> [Text provided]:
▶

Okay, try not to think too hard about that image.

In any case, today is the day after Bastille Day - and what an evening it was. The roads were choked with people and the people were full of booze, thanks to police roadblocks checking for alcohol. None was allowed onto the Champs de Mars (unless you'd arrived before the roadblocks, in which case tant mieux) and so people emptied their bottles. Into their stomachs.

As a result there was an air of street party in Paris, though in the cafés and bars there was more than an ounce of frustration as waiters (who, this being Paris, were surly at the best of times) pointing irritably to signs reading "For paying customers only" upon being asked the same question for the nth time. The Champs de Mars itself was as packed as it could be and some enterprising souls, seeing that nobody was using big stretches of space between the green spaces, enterprisingly set themselves up there.

The reason nobody was using them was because they were thoroughfares, you inconsiderate dicks.

However, let's breeze past these inconsiderate individuals and consider the wider scene. People jostling for space, pardoning and excusez-moi-ing and being polite, and sharing food and drink and really getting along rather well. Utterly charming.

The evening began with a concert. I love classical music, I do, but I do wish people would stop ruining it with their voices. There is something so beautiful about instruments and something so human and...unpleasant about voices. Leave the instruments to speak. Actually, mentioning instruments, I went to see an absolutely fantastic jazz band. The drummer was absolutely stereotypical: long, curled hair, manic and infinite energy - he had the lot. The guitarist, too, had the sneer that Jagger et al perfected in ages past; a kind of twisted lip movement that added to the heat some members of the audience were feeling.

And the trumpeter/trombonist/vocalist was born from the same mould as the great Miles Davis himself. In fact, I'm listening to him as I type, and you should be listening to him as you read. There's a button at the top, and buttons are made for pressing. Go back and press it if you didn't press it.

◀

> [Required work]:
Answer these questions using the Bastille Day post:
(a) What were the police roadblocks checking for?
(b) What did the signs the waiters pointed to say?
(c) What kind of hair did the jazz band's drummer have?
The rows that come next are separate material and have no connection to the Bastille Day post.

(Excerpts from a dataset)
▶

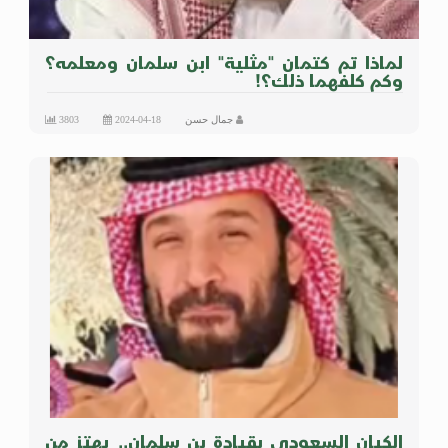
لماذا تم كتمان "مثلية" ابن سلمان ومعلمه؟
وكم كلفهما ذلك؟!
جمال حسن
2024-04-18
3803
الكيان السعودي بقيادة بن سلمان.. يهتز من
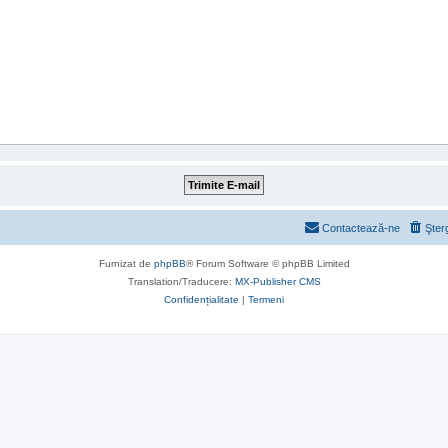
Contactează-ne
Şter
Furnizat de
phpBB
® Forum Software © phpBB Limited
Translation/Traducere:
MX-Publisher CMS
Confidențialitate
|
Termeni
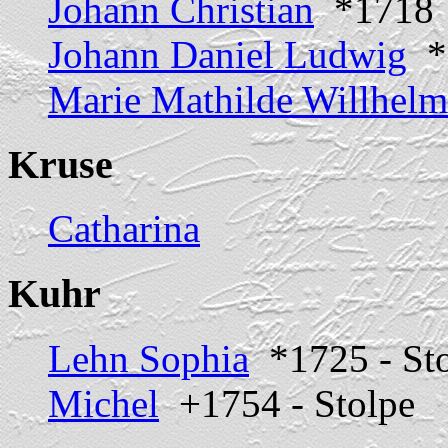
Johann Christian
*1718
Johann Daniel Ludwig
*1
Marie Mathilde Willhelm
Kruse
Catharina
Kuhr
Lehn Sophia
*1725 - St
Michel
+1754 - Stolpe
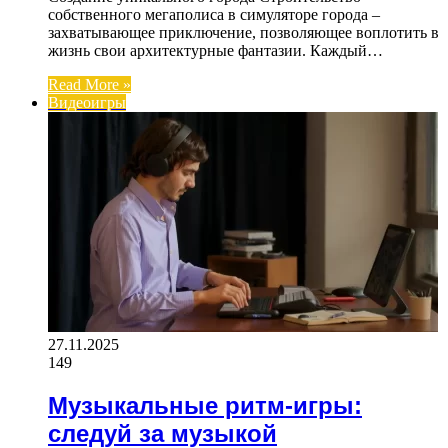
собственного мегаполиса в симуляторе города –
захватывающее приключение, позволяющее воплотить в
жизнь свои архитектурные фантазии. Каждый…
Read More »
Видеоигры
27.11.2025
149
Музыкальные ритм-игры:
следуй за музыкой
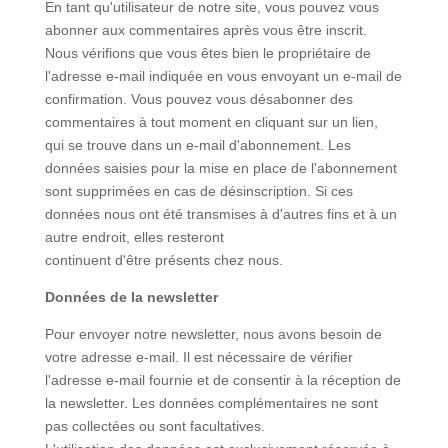
En tant qu'utilisateur de notre site, vous pouvez vous
abonner aux commentaires après vous être inscrit.
Nous vérifions que vous êtes bien le propriétaire de
l'adresse e-mail indiquée en vous envoyant un e-mail de
confirmation. Vous pouvez vous désabonner des
commentaires à tout moment en cliquant sur un lien,
qui se trouve dans un e-mail d'abonnement. Les
données saisies pour la mise en place de l'abonnement
sont supprimées en cas de désinscription. Si ces
données nous ont été transmises à d'autres fins et à un
autre endroit, elles resteront
continuent d'être présents chez nous.
Données de la newsletter
Pour envoyer notre newsletter, nous avons besoin de
votre adresse e-mail. Il est nécessaire de vérifier
l'adresse e-mail fournie et de consentir à la réception de
la newsletter. Les données complémentaires ne sont
pas collectées ou sont facultatives.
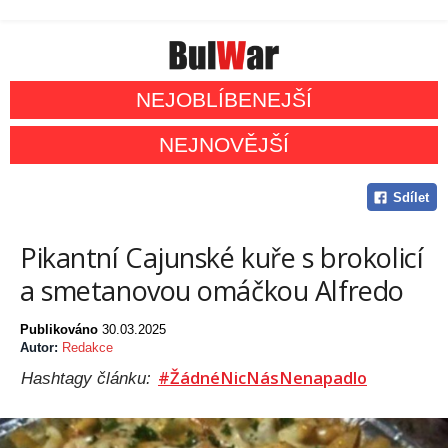
NEJOBLÍBENEJŠÍ
NEJNOVĚJŠÍ
Sdílet
Pikantní Cajunské kuře s brokolicí
a smetanovou omáčkou Alfredo
Publikováno
30.03.2025
Autor:
Redakce
#ŽádnéNicNásNenapadlo
Hashtagy článku:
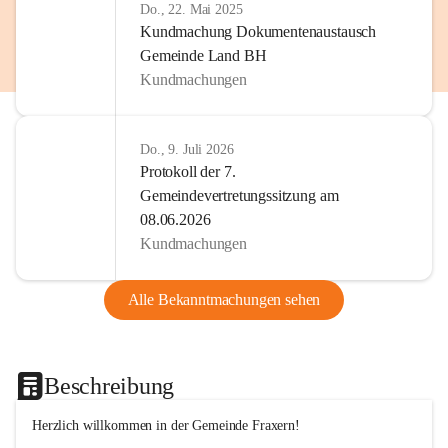
Do., 22. Mai 2025
Kundmachung Dokumentenaustausch
Gemeinde Land BH
Kundmachungen
Do., 9. Juli 2026
Protokoll der 7.
Gemeindevertretungssitzung am
08.06.2026
Kundmachungen
Alle Bekanntmachungen sehen
Beschreibung
Herzlich willkommen in der Gemeinde Fraxern!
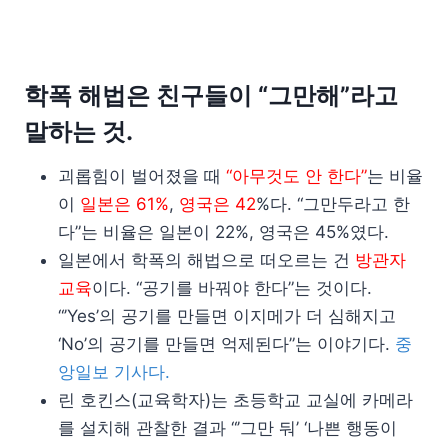
학폭 해법은 친구들이 “그만해”라고
말하는 것.
괴롭힘이 벌어졌을 때
“아무것도 안 한다”
는 비율
이
일본은 61%
,
영국은 42
%다. “그만두라고 한
다”는 비율은 일본이 22%, 영국은 45%였다.
일본에서 학폭의 해법으로 떠오르는 건
방관자
교육
이다. “공기를 바꿔야 한다”는 것이다.
“’Yes’의 공기를 만들면 이지메가 더 심해지고
‘No’의 공기를 만들면 억제된다”는 이야기다.
중
앙일보 기사다.
린 호킨스(교육학자)는 초등학교 교실에 카메라
를 설치해 관찰한 결과 “’그만 둬’ ‘나쁜 행동이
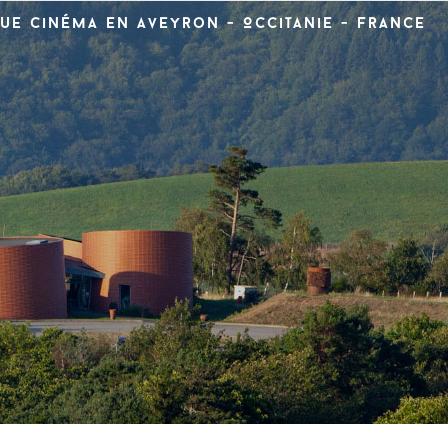
ue cinéma en Aveyron - Occitanie - France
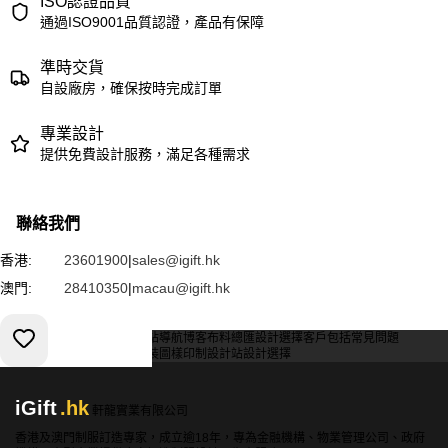
ISO認證品質
通過ISO9001品質認證，產品有保障
準時交貨
自設廠房，確保按時完成訂單
專業設計
提供免費設計服務，滿足各種需求
聯絡我們
香港:
23601900
|
sales@igift.hk
澳門:
28410350
|
macau@igift.hk
服務條款
私人政策
客戶
網站導航
博客
布料總匯
設計選擇
客戶包括
常見問題
索取報價
訂購指引
常用布料
輔料包裝
圖樣印制
設計站
設計選擇
iGift
.hk
軒龍實業有限公司
香港及澳門制服訂造專家，成立逾18年，專為金融機構、物業管理公司、政府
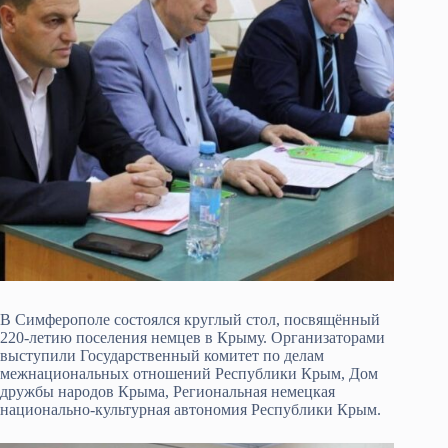
В Симферополе состоялся круглый стол, посвящённый
220-летию поселения немцев в Крыму. Организаторами
выступили Государственный комитет по делам
межнациональных отношений Республики Крым, Дом
дружбы народов Крыма, Региональная немецкая
национально-культурная автономия Республики Крым.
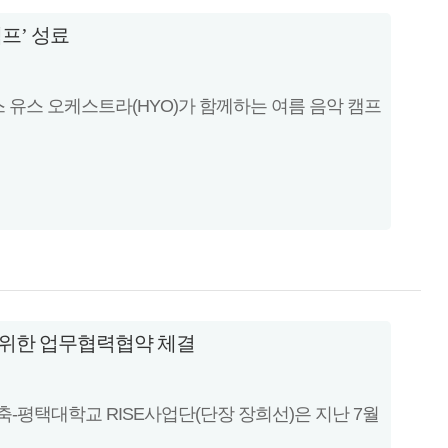
프’ 성료
 유스 오케스트라(HYO)가 함께하는 여름 음악 캠프
 위한 업무협력협약 체결
-평택대학교 RISE사업단(단장 장희선)은 지난 7월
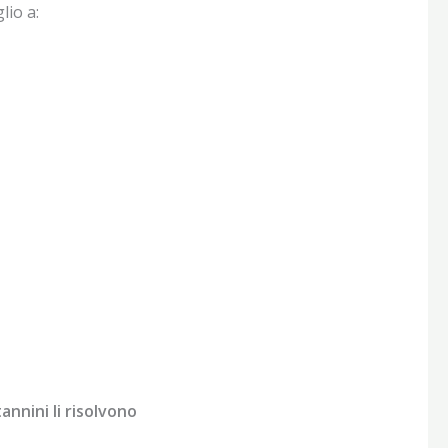
lio a:
annini li risolvono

◀

> [Output]:
(a) Alcohol.
(b) "For paying customers only."
(c) Long, curled hair.